Please return all of the data exactly as written.

═══ SUPPLIED RECORDS ═══

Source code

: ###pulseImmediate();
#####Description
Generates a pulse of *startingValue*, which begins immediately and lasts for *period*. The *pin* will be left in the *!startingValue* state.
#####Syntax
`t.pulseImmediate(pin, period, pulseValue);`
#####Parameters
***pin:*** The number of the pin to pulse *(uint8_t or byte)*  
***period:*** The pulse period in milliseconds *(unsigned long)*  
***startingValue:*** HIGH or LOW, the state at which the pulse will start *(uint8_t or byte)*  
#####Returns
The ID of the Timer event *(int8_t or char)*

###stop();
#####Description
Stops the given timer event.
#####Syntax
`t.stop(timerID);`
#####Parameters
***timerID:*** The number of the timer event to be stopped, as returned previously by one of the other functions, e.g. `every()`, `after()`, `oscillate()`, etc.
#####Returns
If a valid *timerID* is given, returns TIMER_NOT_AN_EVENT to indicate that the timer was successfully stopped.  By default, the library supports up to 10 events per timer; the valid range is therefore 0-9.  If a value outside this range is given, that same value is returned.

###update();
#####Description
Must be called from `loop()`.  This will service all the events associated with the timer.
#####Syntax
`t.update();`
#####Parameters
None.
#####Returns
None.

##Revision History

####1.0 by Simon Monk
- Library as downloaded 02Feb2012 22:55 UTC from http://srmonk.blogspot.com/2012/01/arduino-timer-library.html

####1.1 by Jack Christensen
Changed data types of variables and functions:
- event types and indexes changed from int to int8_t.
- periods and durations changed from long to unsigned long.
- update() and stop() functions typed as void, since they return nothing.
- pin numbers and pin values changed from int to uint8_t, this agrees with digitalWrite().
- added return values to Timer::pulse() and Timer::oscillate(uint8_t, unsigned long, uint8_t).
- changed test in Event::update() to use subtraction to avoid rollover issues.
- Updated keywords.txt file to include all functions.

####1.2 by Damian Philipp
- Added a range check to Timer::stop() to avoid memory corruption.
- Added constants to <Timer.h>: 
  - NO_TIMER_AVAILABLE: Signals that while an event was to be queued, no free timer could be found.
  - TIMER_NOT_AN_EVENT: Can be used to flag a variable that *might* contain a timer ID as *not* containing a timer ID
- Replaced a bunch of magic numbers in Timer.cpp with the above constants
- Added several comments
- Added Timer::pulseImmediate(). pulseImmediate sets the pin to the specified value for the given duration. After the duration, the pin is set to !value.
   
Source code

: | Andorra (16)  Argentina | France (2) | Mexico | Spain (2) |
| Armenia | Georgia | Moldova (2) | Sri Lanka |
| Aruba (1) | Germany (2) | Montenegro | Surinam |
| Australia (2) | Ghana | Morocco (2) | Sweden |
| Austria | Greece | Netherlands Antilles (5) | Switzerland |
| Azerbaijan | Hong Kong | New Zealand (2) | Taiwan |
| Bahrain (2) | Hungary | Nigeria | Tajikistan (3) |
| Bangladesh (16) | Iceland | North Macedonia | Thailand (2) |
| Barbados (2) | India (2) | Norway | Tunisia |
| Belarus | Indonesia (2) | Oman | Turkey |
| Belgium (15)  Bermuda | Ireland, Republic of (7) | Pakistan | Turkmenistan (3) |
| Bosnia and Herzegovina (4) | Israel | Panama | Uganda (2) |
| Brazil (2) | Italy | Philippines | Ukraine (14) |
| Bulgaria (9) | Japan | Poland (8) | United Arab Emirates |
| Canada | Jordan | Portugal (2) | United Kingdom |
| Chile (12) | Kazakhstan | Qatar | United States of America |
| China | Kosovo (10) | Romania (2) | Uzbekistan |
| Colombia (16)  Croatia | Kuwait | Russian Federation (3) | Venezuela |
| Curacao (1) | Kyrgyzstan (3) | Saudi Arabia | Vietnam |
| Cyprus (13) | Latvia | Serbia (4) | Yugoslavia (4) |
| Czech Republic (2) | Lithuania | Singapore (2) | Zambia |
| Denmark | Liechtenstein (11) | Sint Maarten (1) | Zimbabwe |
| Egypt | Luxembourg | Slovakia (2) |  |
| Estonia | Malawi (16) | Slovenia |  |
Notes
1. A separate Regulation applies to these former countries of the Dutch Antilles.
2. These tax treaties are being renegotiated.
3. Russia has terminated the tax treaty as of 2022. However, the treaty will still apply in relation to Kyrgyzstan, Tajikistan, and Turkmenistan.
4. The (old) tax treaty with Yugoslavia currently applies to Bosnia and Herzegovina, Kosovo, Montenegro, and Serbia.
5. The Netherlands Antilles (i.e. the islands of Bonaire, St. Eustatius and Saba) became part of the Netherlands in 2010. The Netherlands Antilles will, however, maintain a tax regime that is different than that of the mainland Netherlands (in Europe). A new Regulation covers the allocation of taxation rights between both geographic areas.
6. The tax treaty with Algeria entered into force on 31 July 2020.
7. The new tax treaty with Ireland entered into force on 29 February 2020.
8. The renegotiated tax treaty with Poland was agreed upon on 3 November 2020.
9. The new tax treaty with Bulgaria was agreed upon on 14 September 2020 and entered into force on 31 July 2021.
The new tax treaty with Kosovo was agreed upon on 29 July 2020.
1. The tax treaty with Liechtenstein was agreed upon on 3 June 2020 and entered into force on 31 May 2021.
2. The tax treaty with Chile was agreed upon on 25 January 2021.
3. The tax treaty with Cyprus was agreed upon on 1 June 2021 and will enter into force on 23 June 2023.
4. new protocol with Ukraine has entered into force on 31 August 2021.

═══

OUTPUT FOR THIS TASK >>
Source code

: ###pulseImmediate();
#####Description
Generates a pulse of *startingValue*, which begins immediately and lasts for *period*. The *pin* will be left in the *!startingValue* state.
#####Syntax
`t.pulseImmediate(pin, period, pulseValue);`
#####Parameters
***pin:*** The number of the pin to pulse *(uint8_t or byte)*  
***period:*** The pulse period in milliseconds *(unsigned long)*  
***startingValue:*** HIGH or LOW, the state at which the pulse will start *(uint8_t or byte)*  
#####Returns
The ID of the Timer event *(int8_t or char)*

###stop();
#####Description
Stops the given timer event.
#####Syntax
`t.stop(timerID);`
#####Parameters
***timerID:*** The number of the timer event to be stopped, as returned previously by one of the other functions, e.g. `every()`, `after()`, `oscillate()`, etc.
#####Returns
If a valid *timerID* is given, returns TIMER_NOT_AN_EVENT to indicate that the timer was successfully stopped.  By default, the library supports up to 10 events per timer; the valid range is therefore 0-9.  If a value outside this range is given, that same value is returned.

###update();
#####Description
Must be called from `loop()`.  This will service all the events associated with the timer.
#####Syntax
`t.update();`
#####Parameters
None.
#####Returns
None.

##Revision History

####1.0 by Simon Monk
- Library as downloaded 02Feb2012 22:55 UTC from http://srmonk.blogspot.com/2012/01/arduino-timer-library.html

####1.1 by Jack Christensen
Changed data types of variables and functions:
- event types and indexes changed from int to int8_t.
- periods and durations changed from long to unsigned long.
- update() and stop() functions typed as void, since they return nothing.
- pin numbers and pin values changed from int to uint8_t, this agrees with digitalWrite().
- added return values to Timer::pulse() and Timer::oscillate(uint8_t, unsigned long, uint8_t).
- changed test in Event::update() to use subtraction to avoid rollover issues.
- Updated keywords.txt file to include all functions.

####1.2 by Damian Philipp
- Added a range check to Timer::stop() to avoid memory corruption.
- Added constants to <Timer.h>: 
  - NO_TIMER_AVAILABLE: Signals that while an event was to be queued, no free timer could be found.
  - TIMER_NOT_AN_EVENT: Can be used to flag a variable that *might* contain a timer ID as *not* containing a timer ID
- Replaced a bunch of magic numbers in Timer.cpp with the above constants
- Added several comments
- Added Timer::pulseImmediate(). pulseImmediate sets the pin to the specified value for the given duration. After the duration, the pin is set to !value.
   
Source code

: | Andorra (16)  Argentina | France (2) | Mexico | Spain (2) |
| Armenia | Georgia | Moldova (2) | Sri Lanka |
| Aruba (1) | Germany (2) | Montenegro | Surinam |
| Australia (2) | Ghana | Morocco (2) | Sweden |
| Austria | Greece | Netherlands Antilles (5) | Switzerland |
| Azerbaijan | Hong Kong | New Zealand (2) | Taiwan |
| Bahrain (2) | Hungary | Nigeria | Tajikistan (3) |
| Bangladesh (16) | Iceland | North Macedonia | Thailand (2) |
| Barbados (2) | India (2) | Norway | Tunisia |
| Belarus | Indonesia (2) | Oman | Turkey |
| Belgium (15)  Bermuda | Ireland, Republic of (7) | Pakistan | Turkmenistan (3) |
| Bosnia and Herzegovina (4) | Israel | Panama | Uganda (2) |
| Brazil (2) | Italy | Philippines | Ukraine (14) |
| Bulgaria (9) | Japan | Poland (8) | United Arab Emirates |
| Canada | Jordan | Portugal (2) | United Kingdom |
| Chile (12) | Kazakhstan | Qatar | United States of America |
| China | Kosovo (10) | Romania (2) | Uzbekistan |
| Colombia (16)  Croatia | Kuwait | Russian Federation (3) | Venezuela |
| Curacao (1) | Kyrgyzstan (3) | Saudi Arabia | Vietnam |
| Cyprus (13) | Latvia | Serbia (4) | Yugoslavia (4) |
| Czech Republic (2) | Lithuania | Singapore (2) | Zambia |
| Denmark | Liechtenstein (11) | Sint Maarten (1) | Zimbabwe |
| Egypt | Luxembourg | Slovakia (2) |  |
| Estonia | Malawi (16) | Slovenia |  |
Notes
1. A separate Regulation applies to these former countries of the Dutch Antilles.
2. These tax treaties are being renegotiated.
3. Russia has terminated the tax treaty as of 2022. However, the treaty will still apply in relation to Kyrgyzstan, Tajikistan, and Turkmenistan.
4. The (old) tax treaty with Yugoslavia currently applies to Bosnia and Herzegovina, Kosovo, Montenegro, and Serbia.
5. The Netherlands Antilles (i.e. the islands of Bonaire, St. Eustatius and Saba) became part of the Netherlands in 2010. The Netherlands Antilles will, however, maintain a tax regime that is different than that of the mainland Netherlands (in Europe). A new Regulation covers the allocation of taxation rights between both geographic areas.
6. The tax treaty with Algeria entered into force on 31 July 2020.
7. The new tax treaty with Ireland entered into force on 29 February 2020.
8. The renegotiated tax treaty with Poland was agreed upon on 3 November 2020.
9. The new tax treaty with Bulgaria was agreed upon on 14 September 2020 and entered into force on 31 July 2021.
The new tax treaty with Kosovo was agreed upon on 29 July 2020.
1. The tax treaty with Liechtenstein was agreed upon on 3 June 2020 and entered into force on 31 May 2021.
2. The tax treaty with Chile was agreed upon on 25 January 2021.
3. The tax treaty with Cyprus was agreed upon on 1 June 2021 and will enter into force on 23 June 2023.
4. new protocol with Ukraine has entered into force on 31 August 2021.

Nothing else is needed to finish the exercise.